# Cauldron Texture and Repaint



## Spider Rider

I repainted and added rust to my witches' cauldron. Kudos to dave the dead for his oatmeal and sand technique for adding rust to a project. Here is a link to a before pic, flat black painted plastic.
http://www.hauntforum.com/album.php?albumid=192&pictureid=2253

After rust and repaint









Here is a video of it nearly finished.





The order of painting was black, orange textured, brown textured, purplish brown (accidental mix of red,brown, drab green and black that turned purple. I thought it looked "witchy"). Gray dry brush, flat black dry brush to make the orange less orangey and then flat black areas spritzed with a water spray bottle to add runs to make it look like it's leaking at the seams. I applied the middle blotches with a sponge.
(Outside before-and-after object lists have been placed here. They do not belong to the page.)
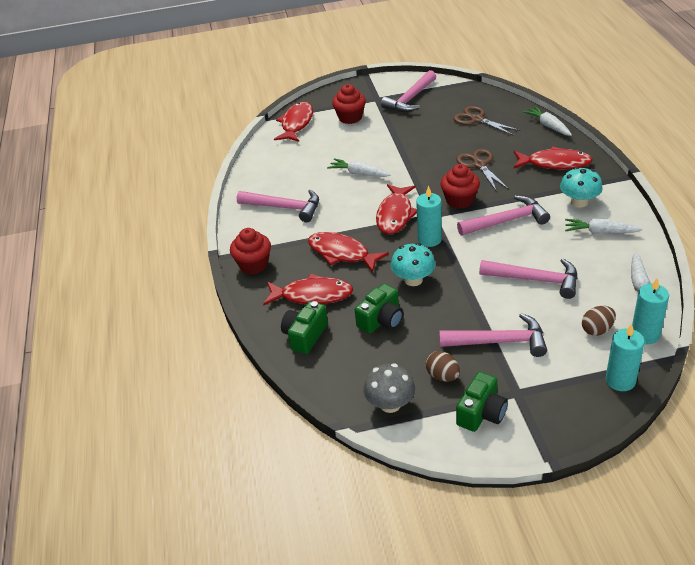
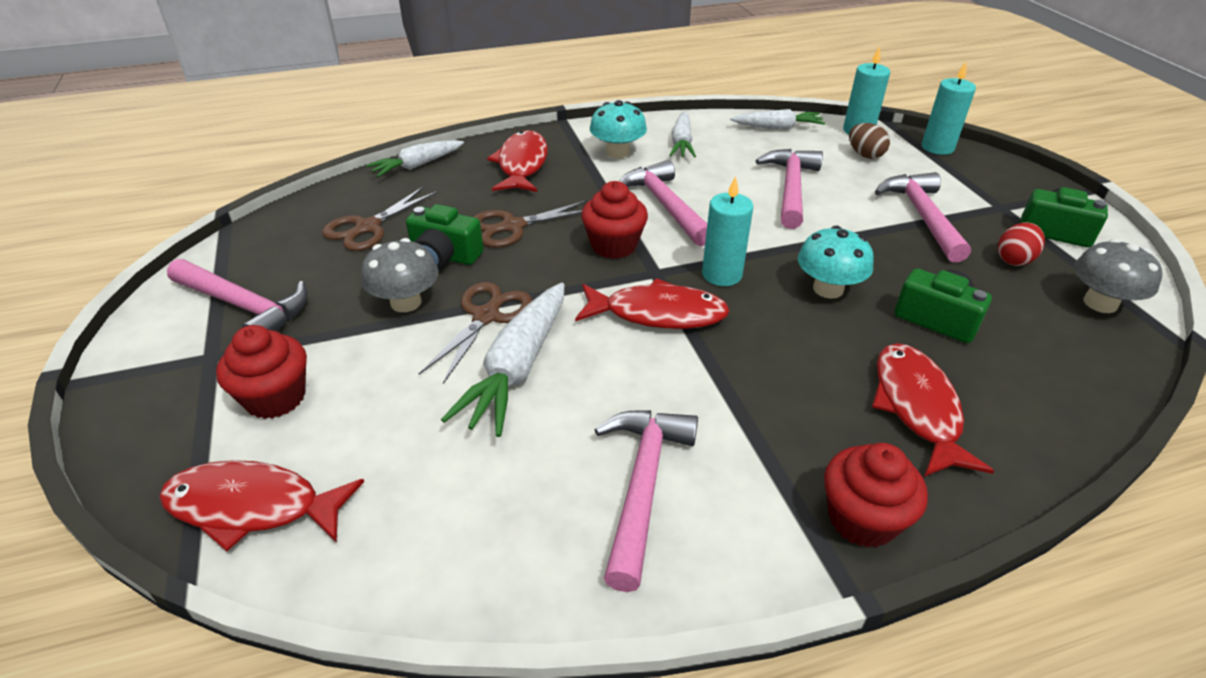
camera: 100 degrees left, 0 degrees up
green camera [281,301,328,354] -> green camera moved to [406,204,483,270]
red fish [308,232,389,273] -> none
white carrot [327,158,391,177] -> white carrot [441,282,564,437], size x1.57
brown egg [426,351,460,382] -> red egg [998,223,1045,266]
none -> grey mushroom [361,238,438,312]
none -> brown scissors [419,282,533,384]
To get textured paint I just added sand and oatmeal in it like dave the dead, did.


----------



## dave the dead

Oooohhhh! Crusty! Excellent painting!


----------



## RoxyBlue

Hey, someone spilled green goo all over your lovely cauldron!


----------



## Spider Rider

Shhhh, Rodentia is very sensitive about her cooking! My next idea is to have one of the rats popping it's head out of the goo and he's wearing goggles. And thanks dave the dead, it means alot to me coming from you.


----------



## DarkLore

Spider Rider said:


> Shhhh, Rodentia is very sensitive about her cooking! My next idea is to have one of the rats popping it's head out of the goo and he's wearing goggles. And thanks dave the dead, it means alot to me coming from you.
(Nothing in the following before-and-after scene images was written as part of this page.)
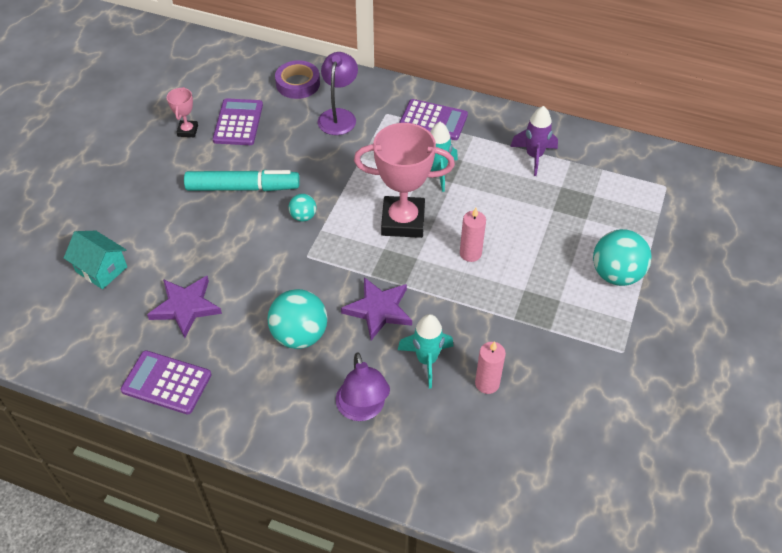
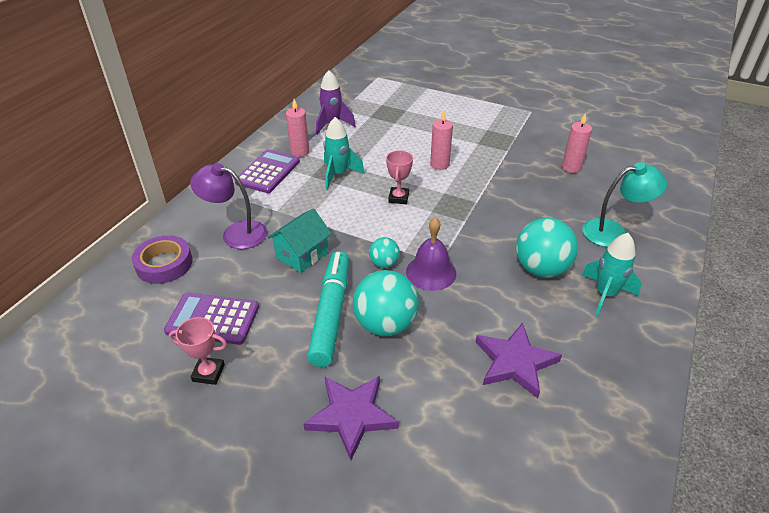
camera: 85 degrees left, 10 degrees down
turquoise house [64,231,127,289] -> turquoise house moved to [268,208,332,273]
purple calculator [121,350,211,414] -> none
purple lamp [336,352,390,421] -> turquoise lamp [582,162,667,247]
purple star [341,277,412,340] -> purple star moved to [303,376,399,460]
pink trophy [354,123,455,238] -> pink trophy [386,150,413,204], size x0.47
turquoise rocket [398,314,453,389] -> turquoise rocket moved to [582,233,642,317]
turquoise ball [593,229,652,286] -> turquoise ball moved to [353,270,419,336]
none -> pink candle [286,99,309,157]
none -> purple bell [406,217,456,291]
I love the rat idea...especially the goggles. Make it happen captn.


----------



## Dixie

Wow SR, that is one hella difference from last year to this year. One of those things that you think looks perfect, well, until you see the improved version, and its just spectacular now! I adore using sand in my paint, and Dave turned me onto the oatmeal too, it's awesome!


----------



## Spider Rider

Thanks evil ones. This is my Halloween, Dixie for the next couple of years. Fixing up what I already have since I've run out of space and money. And yes sand and oatmeal, AWESOME.


----------



## Eeeekim

That look so bleeeeping good.


----------



## psyko99

It's an amazing transformation Spider Rider. Awesome job.


----------



## HalloweenZombie

That's a great rust job. Excellent.


----------



## rpick3488

Looks great! Could you tell me how you went about making the cauldron itself?


----------



## Spider Rider

The witch and cauldron are built from plans on http://scarefx.com/project_witch.html
It is a plastic 55 gallon drun with the top cut off. I got a used one free from the Kikkoman soy sauce factory here in Folsom.


----------



## gypsichic

<standing on chair & clapping> just what I was looking for! great job!!


----------



## jdubbya

Is there a link to any tutorial on the oatmeal/sand painting technique? My cauldron looks like yours used to. I never aged it and it needs to be totally re-worked for next year, including new rivets and paint. I really like this a lot!


----------



## Bethene

wow,,that looks so great`- I had used Dave's method on a smaller cauldron but isn't as nice as yours,... may have to redo mine once again!


----------



## Spider Rider

Hey jdubbya-Here's dave the dead's cauldron transformation.

http://www.hauntforum.com/showthread.php?t=10525&highlight=oatmeal

Thanks Bethene, I am starting over too! building a giant cauldron using a beach ball and fiberglass to make a traditional, yet giant cauldron. (The same size and technique I used to make the spider body with a few modifications.)


----------



## Drago

Great refinish on it! btw when are we going to see a redo on that car?


----------



## Spider Rider

A long sad story on the car but it is still being written. I have a Z for the street while I build the race car - albeit at a snails pace.


----------



## jdubbya

Spider Rider said:


> Hey jdubbya-Here's dave the dead's cauldron transformation.
> 
> http://www.hauntforum.com/showthread.php?t=10525&highlight=oatmeal


Thanks SR! Appreciate it!


----------



## Rahnefan

Crusty indeed! You should be proud of that.


----------



## GOT

Anyone know how long the oatmeal paint survives? Sounds risky with critters lurking in the attic or even just mold.


----------



## Jaybo

GOT said:


> Anyone know how long the oatmeal paint survives? Sounds risky with critters lurking in the attic or even just mold.


Not sure how long oatmeal will last, but you can use saw dust and wood shavings instead of oatmeal. If it's the rust texture you are working at, you can also cover the piece with concrete patch. Mix the wood shavings into the patch and use a stick to make the patch surface rough.


----------